Il s’agit d’un drame de la campagne et de la ville. Dans le village fictif de Ndotsheni, dont les pentes supérieures luxuriantes sont cultivées par l’homme blanc et les terres plus pierreuses par les «natifs», un vieux ministre noir, Stephen Kumalo, est profondément troublé par l’absence de son fils, nommé Absalom, peut-être d’après le fils du roi David dans la Bible. Absalom a quelques années auparavant quitté les délices de Johannesburg, prétendument pour retrouver sa tante, la sœur de Stephen, qui aurait pris une mauvaise direction là-bas. Mais Absalom, comme beaucoup d’autres, a également recherché les salaires plus élevés et les libertés accrues offertes en ville. Il est peut-être tout simplement devenu mauvais lui-même.

Kumalo est interprété par le vétéran du théâtre et du cinéma américain et militant des droits civiques, Canada Lee, qui, en réalisant ce film britannique, était un réfugié du McCarthysme américain (tout comme son co-auteur non crédité, John Howard Lawson). La performance de Lee incarne parfaitement le chagrin de la vieillesse porté avec stoïcisme, et son regard angoissé semble errer presque sans vision sur tout l’écran.

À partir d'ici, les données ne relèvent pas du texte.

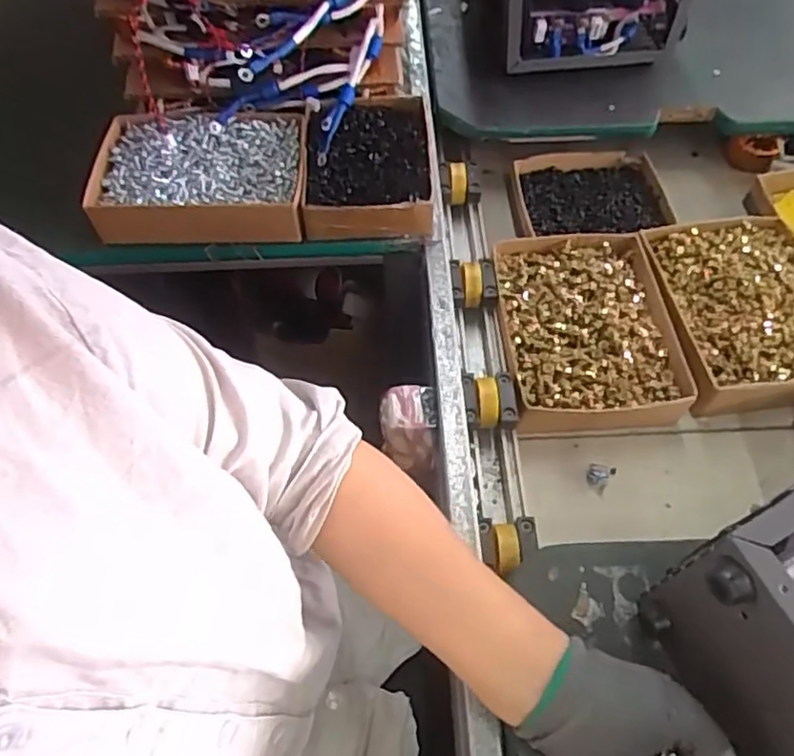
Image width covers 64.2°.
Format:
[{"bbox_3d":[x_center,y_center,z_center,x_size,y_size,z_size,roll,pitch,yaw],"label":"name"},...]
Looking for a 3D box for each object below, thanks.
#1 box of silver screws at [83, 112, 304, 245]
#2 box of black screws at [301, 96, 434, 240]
[{"bbox_3d":[-0.207,-0.209,0.665,0.215,0.050,0.150,-5,59,-2],"label":"box of silver screws"},{"bbox_3d":[-0.032,-0.230,0.675,0.129,0.048,0.177,-2,59,0],"label":"box of black screws"}]

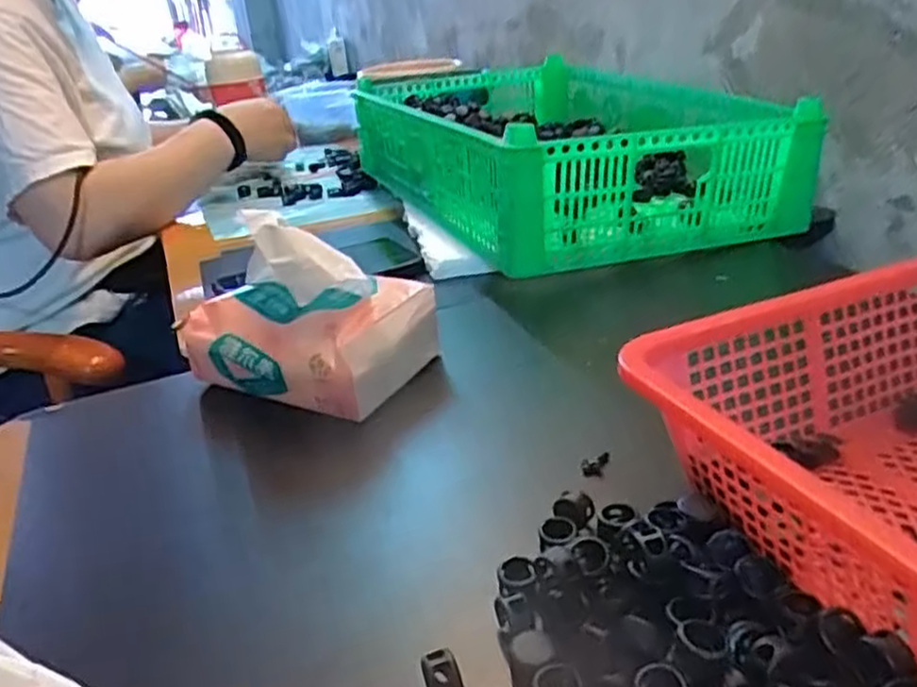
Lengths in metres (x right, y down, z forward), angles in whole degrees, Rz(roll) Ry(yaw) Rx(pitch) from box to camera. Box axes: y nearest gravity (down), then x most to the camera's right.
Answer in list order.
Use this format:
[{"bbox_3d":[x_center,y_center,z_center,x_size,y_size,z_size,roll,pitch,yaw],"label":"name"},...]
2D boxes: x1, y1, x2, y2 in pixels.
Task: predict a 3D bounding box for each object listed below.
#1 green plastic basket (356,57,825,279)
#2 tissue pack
[{"bbox_3d":[0.094,-0.207,0.782,0.291,0.102,0.464,-14,27,-17],"label":"green plastic basket"},{"bbox_3d":[-0.097,-0.023,0.467,0.138,0.099,0.093,7,29,25],"label":"tissue pack"}]

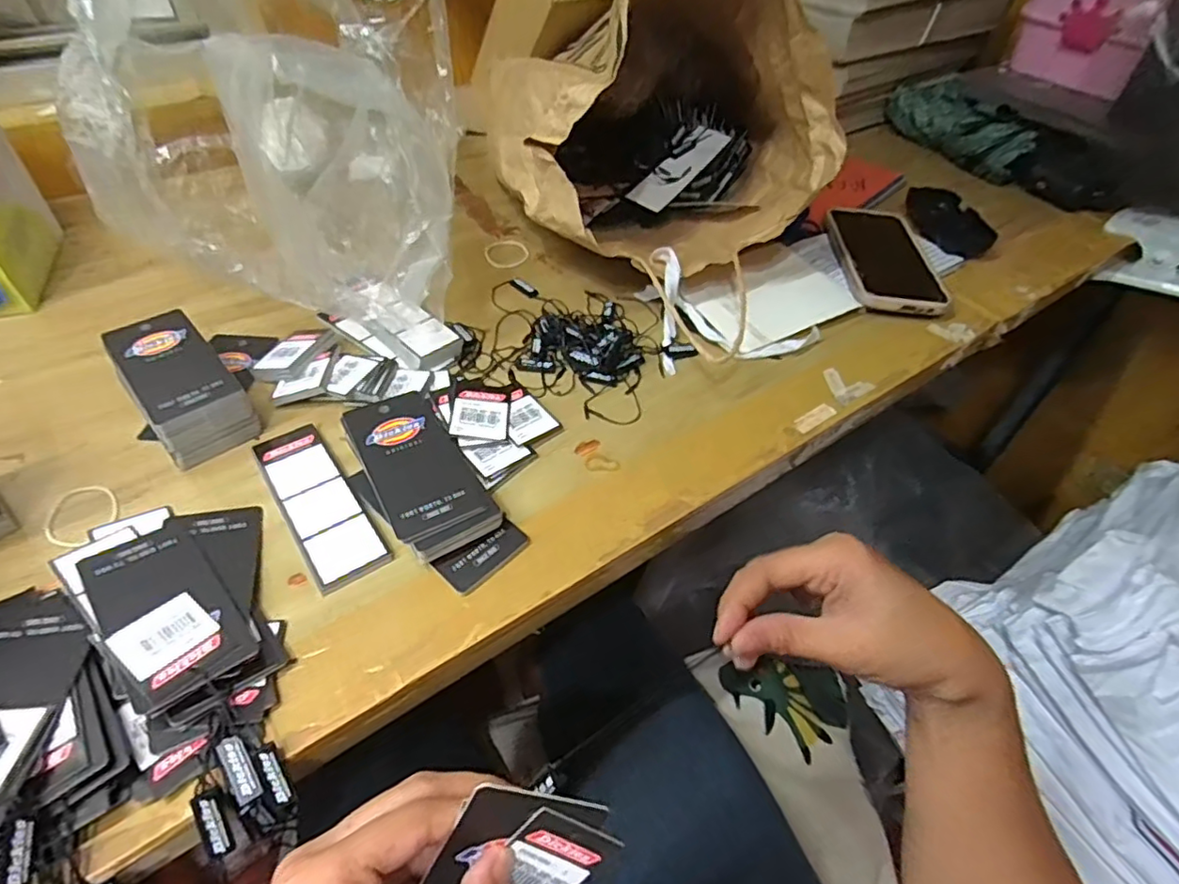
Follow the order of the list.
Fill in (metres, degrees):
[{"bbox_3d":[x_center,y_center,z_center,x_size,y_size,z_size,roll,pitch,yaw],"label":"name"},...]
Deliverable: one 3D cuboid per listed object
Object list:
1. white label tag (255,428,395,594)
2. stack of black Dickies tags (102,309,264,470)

Pendant ce temps, en parallèle, un agriculteur blanc appelé Jarvis (interprété avec une retenue réfléchie par Charles Carson) travaille la terre du mieux qu’il peut ; c’est un « bureaucrate desséché par le soleil » à la Forster qui se plaint, comme ses voisins blancs, des lacunes de sa main-d’œuvre noire, et qui est déconcerté et irrité par les enthousiasmes libéraux de son fils, qui vit à Johannesburg et œuvre pour de meilleurs logements pour la population noire. Jarvis peut être un faucon politique, mais sa femme est une douce colombe : il s’agit de Margaret, interprétée par Joyce Carey (peut-être mieux connue en tant que gérante du salon de thé de la gare dans Brève rencontre de David Lean ; sa voix plus raffinée met ici le cockney du théâtre en perspective).

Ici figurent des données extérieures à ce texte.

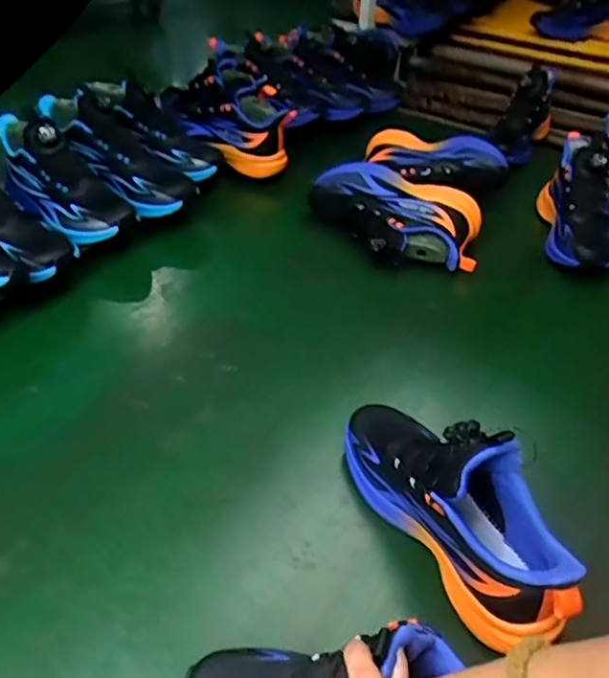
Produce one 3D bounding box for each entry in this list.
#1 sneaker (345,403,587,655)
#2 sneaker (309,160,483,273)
[{"bbox_3d":[0.121,0.117,0.480,0.078,0.146,0.233,-23,47,-24],"label":"sneaker"},{"bbox_3d":[0.130,-0.174,0.868,0.270,0.097,0.144,26,48,26],"label":"sneaker"}]

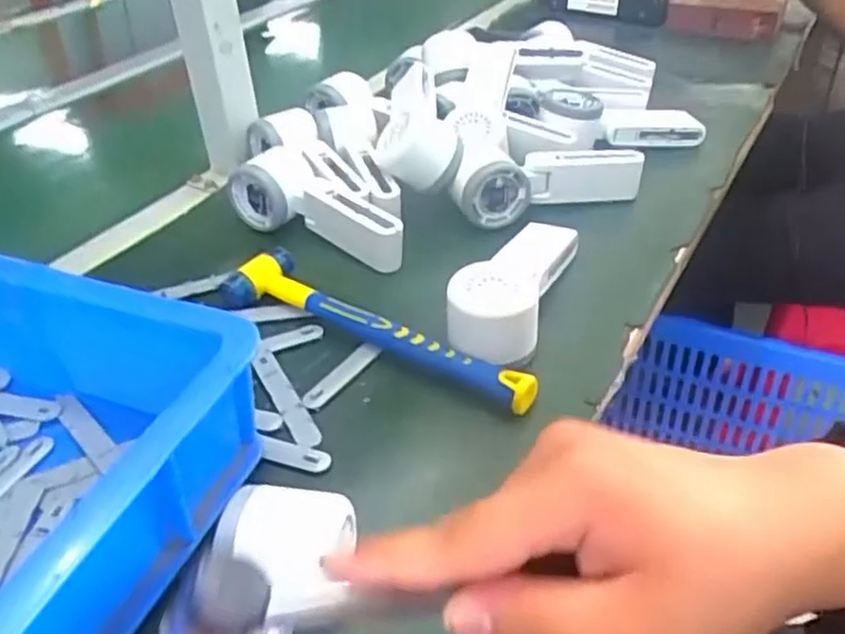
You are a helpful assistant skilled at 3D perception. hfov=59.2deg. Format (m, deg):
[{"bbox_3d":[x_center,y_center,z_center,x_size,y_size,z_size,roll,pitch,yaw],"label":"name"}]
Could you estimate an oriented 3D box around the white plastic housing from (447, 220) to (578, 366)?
[{"bbox_3d":[0.064,-0.024,0.519,0.059,0.054,0.168,11,40,18],"label":"white plastic housing"}]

Stephen se rend à Johannesburg, aussi innocent qu’un enfant malgré ses cheveux gris, dans une mission pour retrouver son fils ; il est aidé là-bas par une fraternité de clergymen missionnaires, dont Msimangu (une excellente performance franche de Sidney Poitier). Et là, il rencontre son frère vagabond qui se soucie peu des scrupules de Stephen, ainsi que la petite amie enceinte de son fils. Il découvrira la terrible vérité sur Absalom et son dérive vers la criminalité et sa connexion fatidique avec le fils bien intentionné et en quête de justice de Jarvis – dont les journaux seront finalement lus par l’ancien Jarvis, qui en apprendra davantage sur l’Afrique du Sud pour la première fois de sa vie.

Cry, the Beloved Country parle beaucoup de l’importance de l’église chrétienne en tant que force morale unificatrice : une autorité dans laquelle les noirs et les blancs peuvent trouver l’unité (de la même manière que le mouvement américain des droits civiques). C’est un film ouvertement et démodé religieux, avec un discours véhément du père Vincent (Geoffrey Keen), prononcé à Stephen dans les profondeurs de son agonie et de son doute. Il croit également à la décence (deux personnages différents s’excusent, à deux stades différents, de la manière grossière et vulgaire dont ils viennent de se comporter) ; cela peut sembler désuet, mais cela possède aussi de la dignité et de l’idéalisme. C’est un film absolument captivant.

Cry, the Beloved Country sera disponible le 9 octobre sur les plateformes numériques, en Blu-ray et en DVD.